With a 27-point, or 0.8 percent, increase, the S&P 500 closed at 3,252, above the 3,230 level where it closed at the end of 2019.
Meanwhile, the Dow Jones Industrial Average was flat with a gain of 9 points, while the tech-heavy Nasdaq composite gained 264 points, or 2.5 percent, outperforming broader indexes.
The Hill’s Niv Elis has more here.
Watchdogs question Treasury on national security loan to trucking company: The congressional coronavirus response oversight panel on Monday questioned why the Treasury Department lent $700 million to a cash-strapped shipping company in an effort to protect national security.

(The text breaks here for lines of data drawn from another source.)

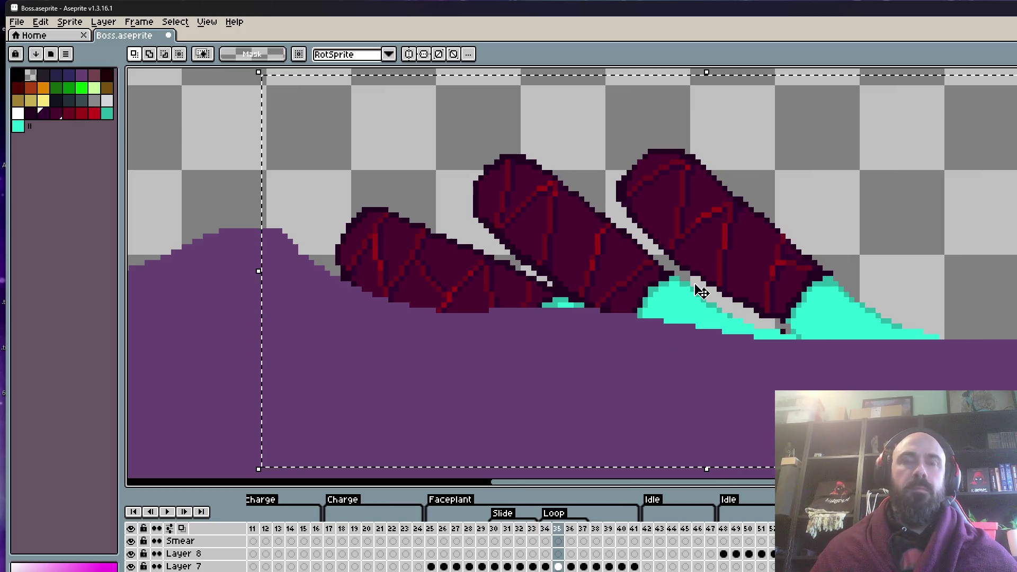
{"action": "left_click", "coordinate": [675, 209]}
{"action": "scroll", "coordinate": [668, 195], "scroll_direction": "up", "scroll_amount": 2}
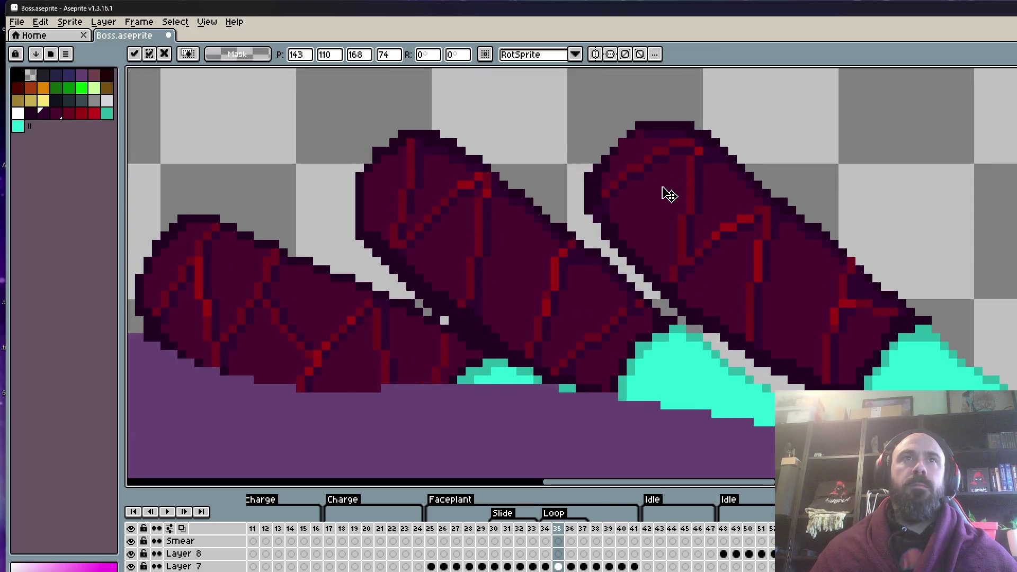
{"action": "left_click_drag", "start_coordinate": [668, 195], "coordinate": [665, 200]}
{"action": "key", "text": "Return"}
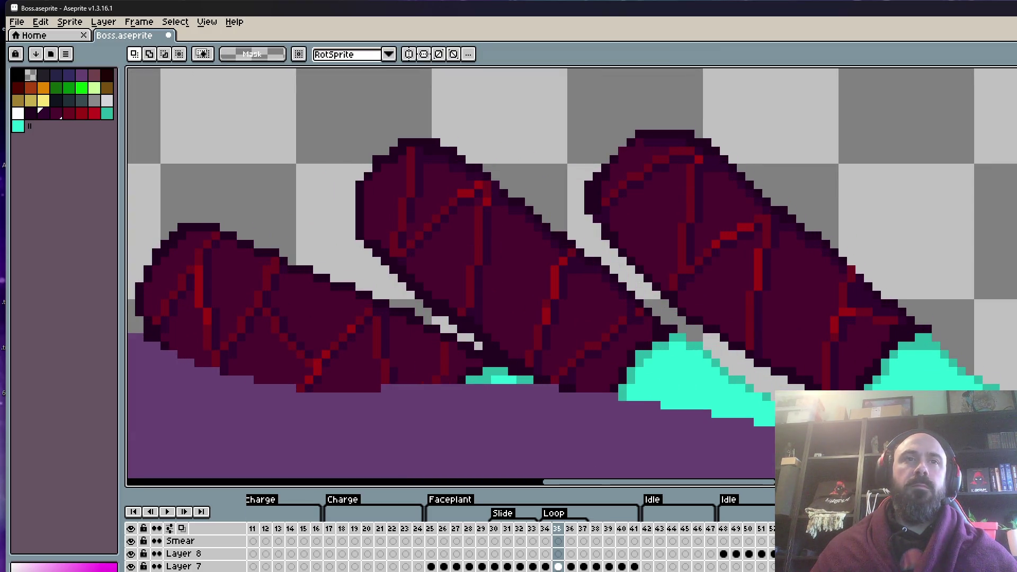
Nudge the claws down one pixel in frame 37, then go to frame 38.
{"action": "key", "text": "period"}
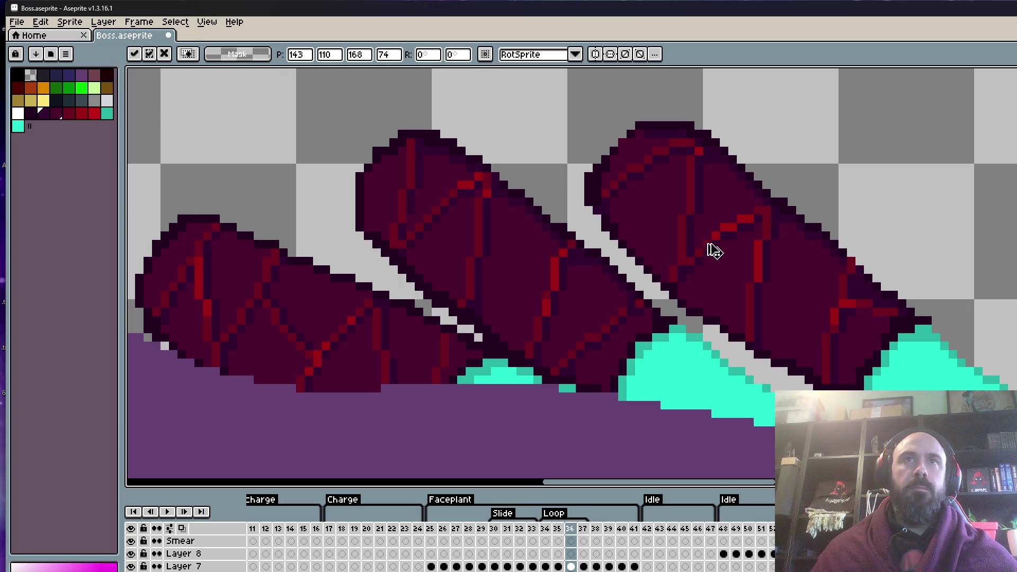
{"action": "key", "text": "period"}
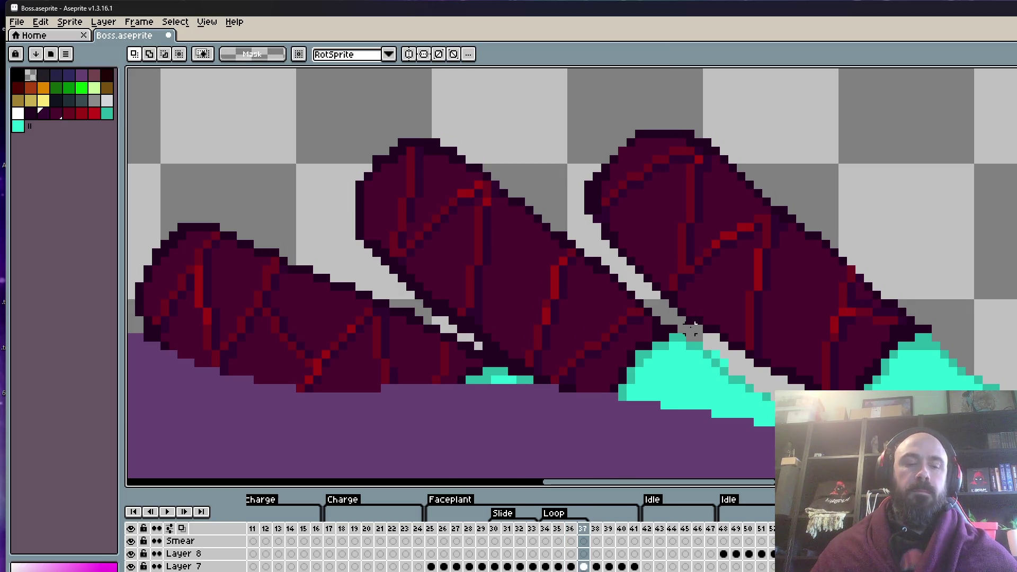
{"action": "left_click", "coordinate": [691, 309]}
{"action": "key", "text": "Down"}
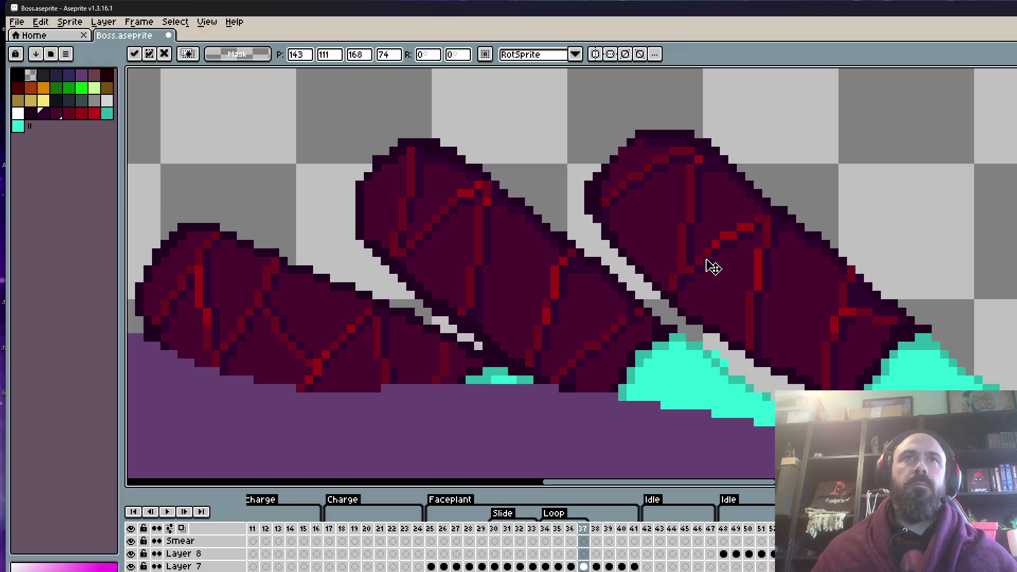
{"action": "key", "text": "Return"}
{"action": "left_click", "coordinate": [598, 528]}
{"action": "scroll", "coordinate": [701, 225], "scroll_direction": "down", "scroll_amount": 4}
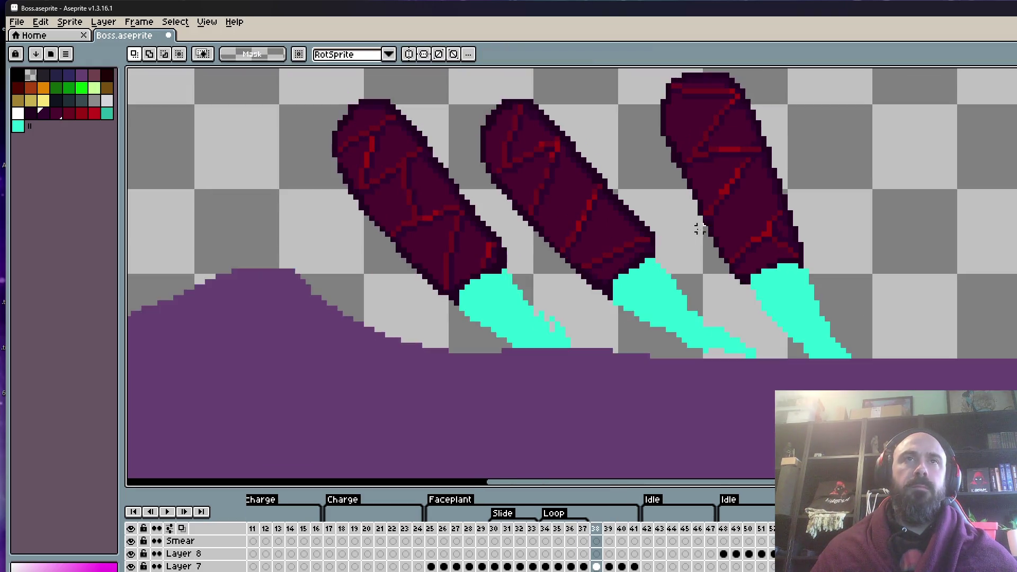
Flip between frame 38 and the previous frame to compare the claws.
{"action": "scroll", "coordinate": [715, 219], "scroll_direction": "up", "scroll_amount": 3}
{"action": "scroll", "coordinate": [715, 219], "scroll_direction": "up", "scroll_amount": 2}
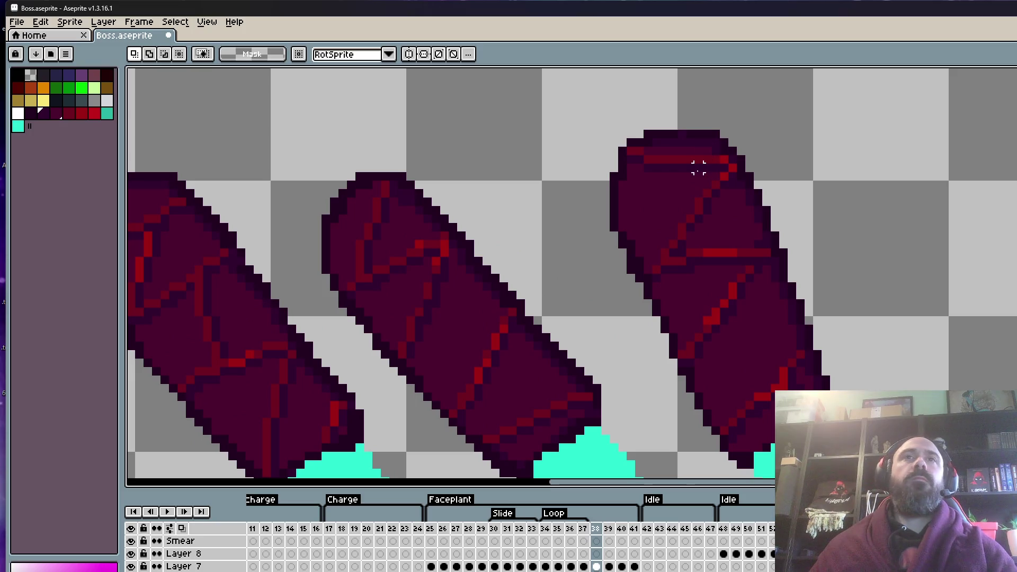
{"action": "scroll", "coordinate": [697, 189], "scroll_direction": "down", "scroll_amount": 2}
{"action": "key", "text": "Left"}
{"action": "key", "text": "Right"}
{"action": "key", "text": "Left"}
{"action": "key", "text": "Right"}
{"action": "key", "text": "Left"}
{"action": "key", "text": "Right"}
Pencil red crack pixels so the diagonal crack joins the horizontal one.
{"action": "scroll", "coordinate": [716, 238], "scroll_direction": "up", "scroll_amount": 2}
{"action": "scroll", "coordinate": [716, 238], "scroll_direction": "up", "scroll_amount": 2}
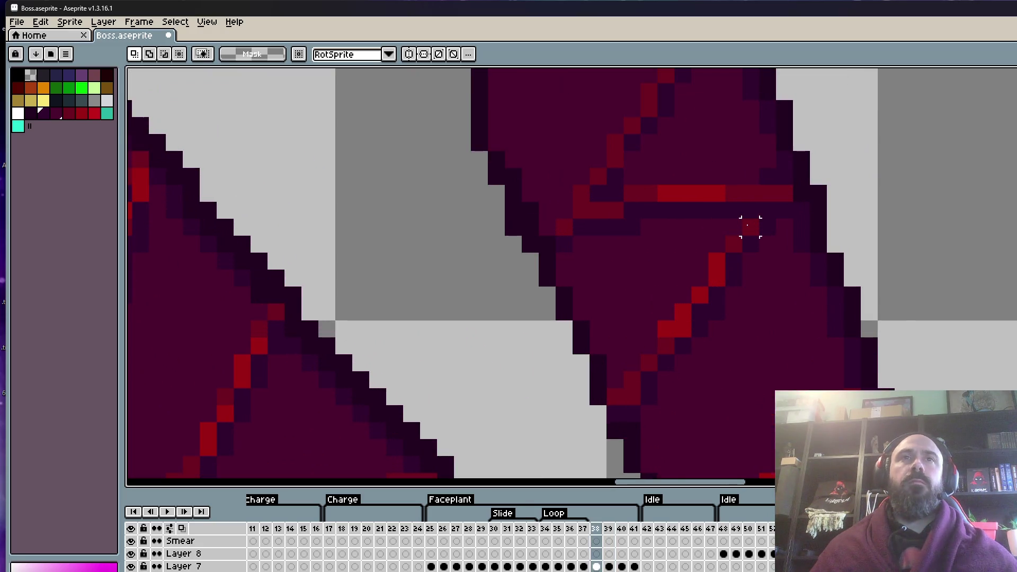
{"action": "left_click", "coordinate": [758, 227], "text": "alt"}
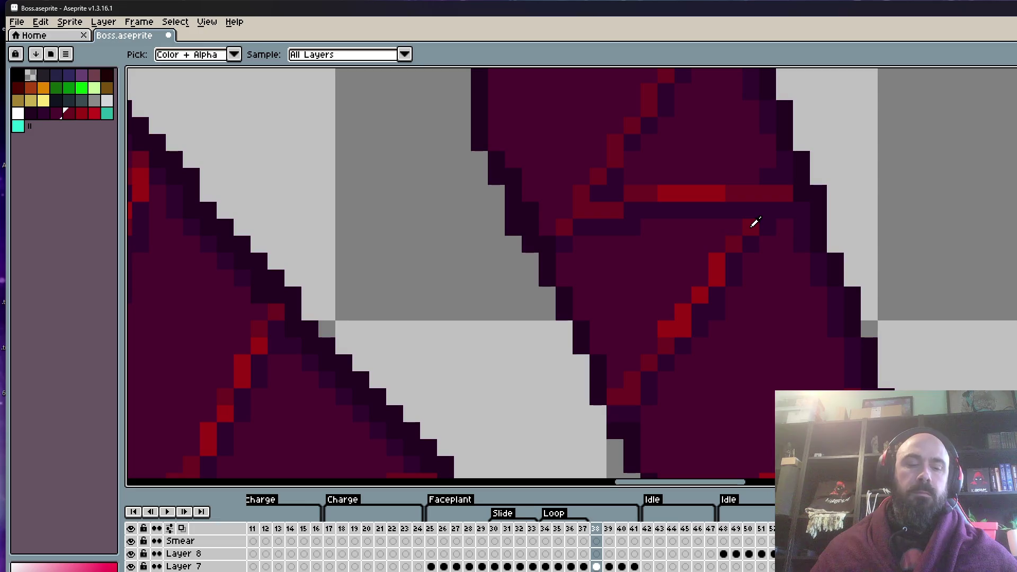
{"action": "left_click", "coordinate": [762, 212]}
{"action": "left_click", "coordinate": [679, 335]}
{"action": "left_click", "coordinate": [678, 335]}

In a report released Monday, the Congressional Oversight Commission charged with monitoring trillions of dollars in emergency relief said it would look deeper into how and why shipping firm YRC Worldwide received a rescue loan meant for companies essential to national defense.
“The Commission intends to explore the decision to designate YRC as critical to maintaining national security, in part, because the risk of loss of U.S. taxpayer money on this loan appears high,” the panel wrote.
“The level of risk taken in the loan to YRC appears strikingly higher than the risks associated with the other facilities over which the Commission has oversight.”
GOOD TO KNOW
- President Trump is stepping up his economic attacks on Joe Biden, seeking to regain strength on an issue once seen as his golden ticket to reelection.
- Morgan Stanley committed Monday to measuring how its loans and investments impact climate change, becoming the first major U.S. financial institution to join a coalition accounting for carbon in finance.
ODDS AND ENDS
- An Amazon warehouse worker says she was written up for taking too many breaks at work earlier this month.
- Lobbying activity boomed in the second quarter of 2020 as the scramble for coronavirus relief prompted companies, trade associations and local governments to turn to K Street for help.